By IANS
Mumbai : Petrol and diesel pumps across Maharashtra remained shut Monday as their owners went on strike to press demands for a fuel marker kit at every outlet to detect adulteration.
“The response to the 24-hour strike call is near total with almost all of 2,700 petrol pumps barring a few company operated ones remaining closed,” Ravi Shinde, president of the Mumbai Petrol Dealers’ Association, told IANS.
The state-wide strike began at Sunday midnight.
Petrol pump owners have been insisting on provision of the marker system, which they claim to have invented in order to check the purity of fuel supplied to them by petroleum companies.
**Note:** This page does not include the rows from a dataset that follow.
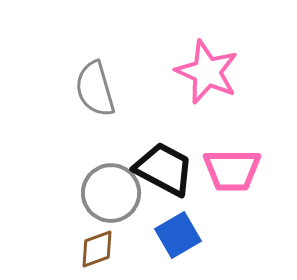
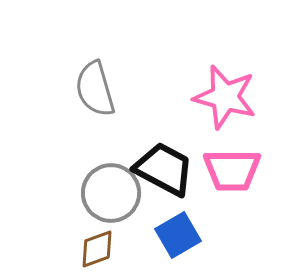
pink star: moved 18 px right, 25 px down; rotated 8 degrees counterclockwise
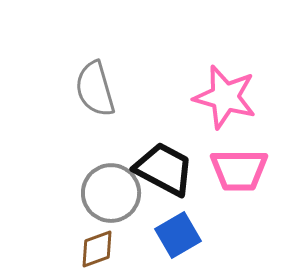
pink trapezoid: moved 7 px right
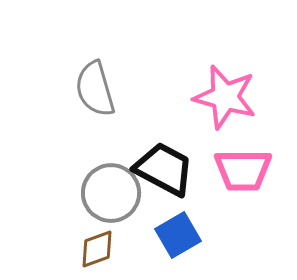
pink trapezoid: moved 4 px right
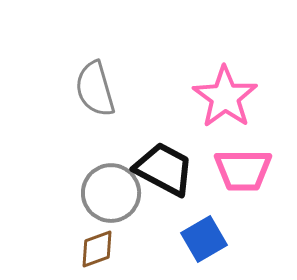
pink star: rotated 20 degrees clockwise
blue square: moved 26 px right, 4 px down
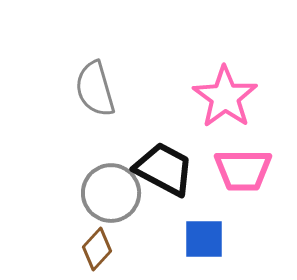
blue square: rotated 30 degrees clockwise
brown diamond: rotated 27 degrees counterclockwise
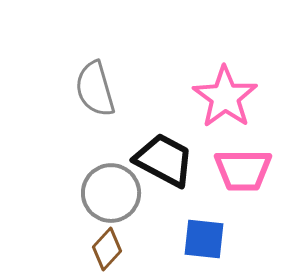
black trapezoid: moved 9 px up
blue square: rotated 6 degrees clockwise
brown diamond: moved 10 px right
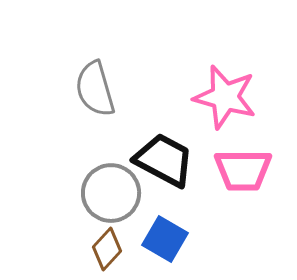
pink star: rotated 20 degrees counterclockwise
blue square: moved 39 px left; rotated 24 degrees clockwise
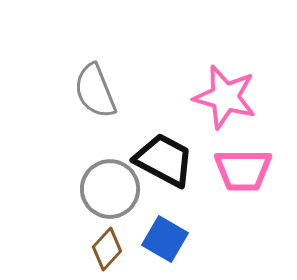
gray semicircle: moved 2 px down; rotated 6 degrees counterclockwise
gray circle: moved 1 px left, 4 px up
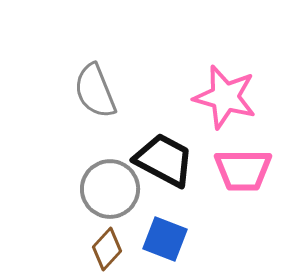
blue square: rotated 9 degrees counterclockwise
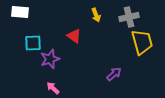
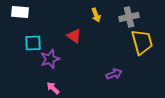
purple arrow: rotated 21 degrees clockwise
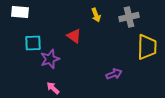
yellow trapezoid: moved 5 px right, 5 px down; rotated 16 degrees clockwise
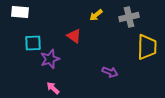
yellow arrow: rotated 72 degrees clockwise
purple arrow: moved 4 px left, 2 px up; rotated 42 degrees clockwise
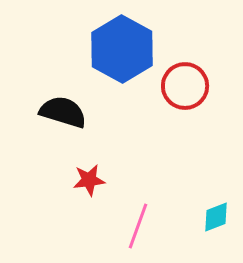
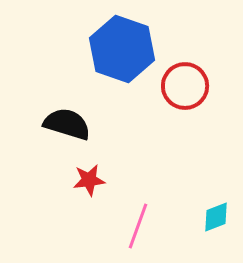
blue hexagon: rotated 10 degrees counterclockwise
black semicircle: moved 4 px right, 12 px down
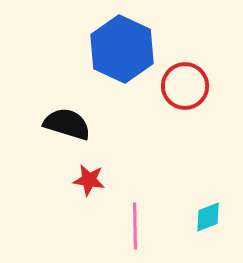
blue hexagon: rotated 6 degrees clockwise
red star: rotated 16 degrees clockwise
cyan diamond: moved 8 px left
pink line: moved 3 px left; rotated 21 degrees counterclockwise
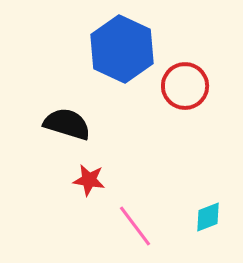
pink line: rotated 36 degrees counterclockwise
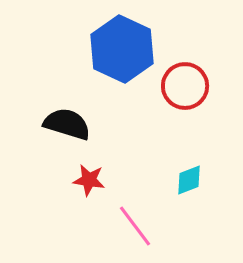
cyan diamond: moved 19 px left, 37 px up
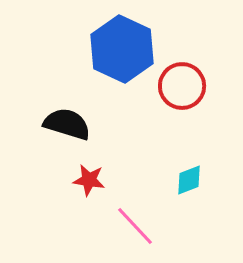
red circle: moved 3 px left
pink line: rotated 6 degrees counterclockwise
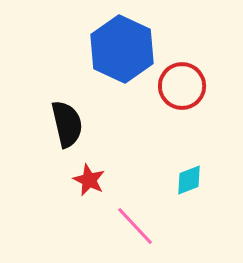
black semicircle: rotated 60 degrees clockwise
red star: rotated 16 degrees clockwise
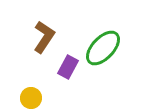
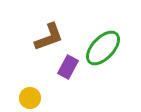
brown L-shape: moved 5 px right; rotated 36 degrees clockwise
yellow circle: moved 1 px left
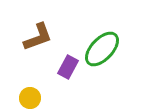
brown L-shape: moved 11 px left
green ellipse: moved 1 px left, 1 px down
“It is unfair to penalise retail outlet owners for adulteration while denying them the right to check whether the fuel delivered to them from the company tankers is pure,” said Vilas Salpekar, secretary of the Nagpur Petrol Dealers’ Association.
“The kit will not only spare us harassment at the hands of corrupt inspectors but also help identify and eliminate adulteration, if any, at the individual petrol pump’s end,” added Pune Petrol Dealers’ Association chief Nitin Kankaria.
While Salpekar alleged that the kerosene marker system promoted by Petroleum Minister Murli Deora was defective, Kankaria told reporters in Pune that Monday’s strike would be followed up with a national level strike Sep 11 if their demand was not met by then.